Monday, May 24, 2010

Six String Nation Elements: Lucy Maud Montgomery's House

Lucy Maud's relatives become emotional when sharing thoughts on the home that was her inspiration.

Wednesday, May 12, 2010

Russian Quotations, the Wedding Dress & Dorothy in the Land of Anne

Boris Pasternak has made a couple of statements through his great literary work of "Dr. Zhivago" which seem to me to sum up Maud's life in a teaspoon...

"The great majority of us are required to live a life of constant, systematic duplicity. Your health is bound to be affected if, day after day, you say the opposite of what you feel, if you grovel before what you dislike and rejoice at what bring you nothing but misfortune. Our nervous system isn't just a fiction, it's part of our physical body, and our soul exists in space and is inside us, like teeth in our mouth. It can't be forever violated with impunity."

I can't help but wonder about Maud and why it is that she, a voracious reader, never lets the Russian novelists as a factor into her literary life?  (Zhivago was published in 1957, 15 years after  Maud's death,  but there were always the works of other great Russian novelists that abounded during her time).  Could it be that the Russian people with their foreign and intrinsic mysticism would have made Maud feel uncomfortable within the boundaries of her steady Presbyterianism?  Or, perhaps it is simply this:  that for Maud, the Russian
literary geniuses simply walked too close to the razor's edge.

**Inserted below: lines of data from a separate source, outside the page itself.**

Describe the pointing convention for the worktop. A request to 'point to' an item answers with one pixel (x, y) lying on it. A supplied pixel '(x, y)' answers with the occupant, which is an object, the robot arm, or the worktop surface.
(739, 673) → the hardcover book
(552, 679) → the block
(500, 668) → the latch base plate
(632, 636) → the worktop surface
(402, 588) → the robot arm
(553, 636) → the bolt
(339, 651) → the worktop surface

It has always seemed to me that it is exactly what isn't evident in Maud's world that is more telling than what is evident. For instance, the razor cut pages of her journal that pertain to the time of her wedding to Ewan point the way to so much more information than what she leaves in and allows for us to see..   (I always feel a regard for Maud's journals much like the Sherlock Holmes mystery, "The Dog that didn't Bark in the Night.")

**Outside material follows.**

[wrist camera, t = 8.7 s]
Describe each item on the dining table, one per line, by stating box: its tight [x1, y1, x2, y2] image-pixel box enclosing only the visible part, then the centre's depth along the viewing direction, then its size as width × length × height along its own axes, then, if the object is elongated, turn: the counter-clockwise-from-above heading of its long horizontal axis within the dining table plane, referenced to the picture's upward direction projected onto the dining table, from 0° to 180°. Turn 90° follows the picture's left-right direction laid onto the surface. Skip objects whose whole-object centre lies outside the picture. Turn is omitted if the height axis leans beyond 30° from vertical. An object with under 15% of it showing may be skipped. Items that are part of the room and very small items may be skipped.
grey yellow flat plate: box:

Why didn't Maud leave us any wedding photographs of the two of them anyway, or even a photo of her in her wedding dress?  Bridal and wedding issues were so important to her life and stories.

But back to Pasternak and wishing that Maud--always seeking self understanding--- could have found one such as he...                                                                                                                                 

"Oh, how one wishes sometimes to escape from the meaningless dullness of human eloquence, from all those sublime phrases, to take refuge in nature, apparently so inarticulate, or in the wordlessness of long grinding labor, of sound sleep, of true music, or of a human understanding, rendered speechless by emotion!"

Boris Pasternak, Doctor Zhivago - (1890 - 1960)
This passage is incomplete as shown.